]
photographie

Willy Ronis, maître de l'humanisme en photo ?

Photo en noir et blanc d'enfants qui jouent

Alors qu’une exposition sur le « testament photographique » de Willy Ronis a lieu au Pavillon Carré de Baudoin à Paris du 27 avril au 29 septembre, c’est avec un immense plaisir que l’on saisit l’occasion de revenir sur la carrière de l’un des plus grands photographes français du siècle passé.

Destiné à devenir artiste

Appartenant au courant humaniste de photographie, Willy Ronis a toujours eu une sensibilité supérieure à la norme. Passionné de musique, il avait d’ailleurs pour objectif au départ de devenir compositeur à la fin de ses études. Le destin en décidera autrement. Son père, gravement malade, lui demande de s’occuper du studio qu’il tenait dans le quartier du boulevard Voltaire à Paris.
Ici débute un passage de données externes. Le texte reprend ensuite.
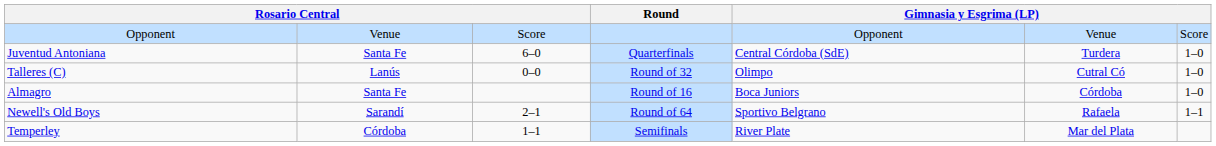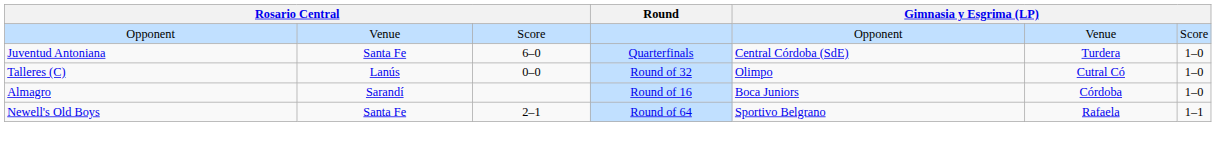Almagro | column 2: Santa Fe -> Sarandí
Newell's Old Boys | column 2: Sarandí -> Santa Fe
- row: Temperley | Córdoba | 1–1 | Semifinals | River Plate | Mar del Plata
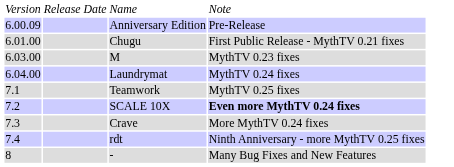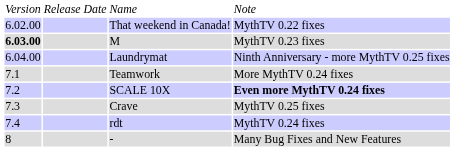- row: 6.00.09 | Anniversary Edition | Pre-Release
- row: 6.01.00 | Chugu | First Public Release - MythTV 0.21 fixes
+ row: 6.02.00 | That weekend in Canada! | MythTV 0.22 fixes
M | column 1: normal -> bold
Laundrymat | column 4: MythTV 0.24 fixes -> Ninth Anniversary - more MythTV 0.25 fixes
Teamwork | column 4: MythTV 0.25 fixes -> More MythTV 0.24 fixes
Crave | column 4: More MythTV 0.24 fixes -> MythTV 0.25 fixes
rdt | column 4: Ninth Anniversary - more MythTV 0.25 fixes -> MythTV 0.24 fixes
Après le décès de ce dernier et la revente du studio, il se met à faire de la photographie pour gagner sa vie, dans un esprit de survie. C’est donc par défaut que cet artiste dans l’âme est devenu photographe, néanmoins, la musique et même la peinture ont fait partie de ses sources d’inspiration tout au long de sa carrière.

Un style très intimiste

Photographe de presse, mais très doué pour la photographie de rue, Willy Ronis photographie avant tout des personnes. Il rend à travers son œuvre un panorama de la vie des classes modestes parisiennes dans ce qui y a de plus intime finalement, les gestes du quotidien. Ces petits moments qui semblent anodins mais qui s’avèrent détenir la beauté réelle de l’existence. On trouve dans ses expositions des couples amoureux, des enfants qui jouent, des gens qui se reposent ou qui marchent dans la rue. Les photographies ne sont pas toutes prises en extérieur, beaucoup saisissent des instants de vie à l'intérieur des maisons, là où la routine s'exprime le mieux. 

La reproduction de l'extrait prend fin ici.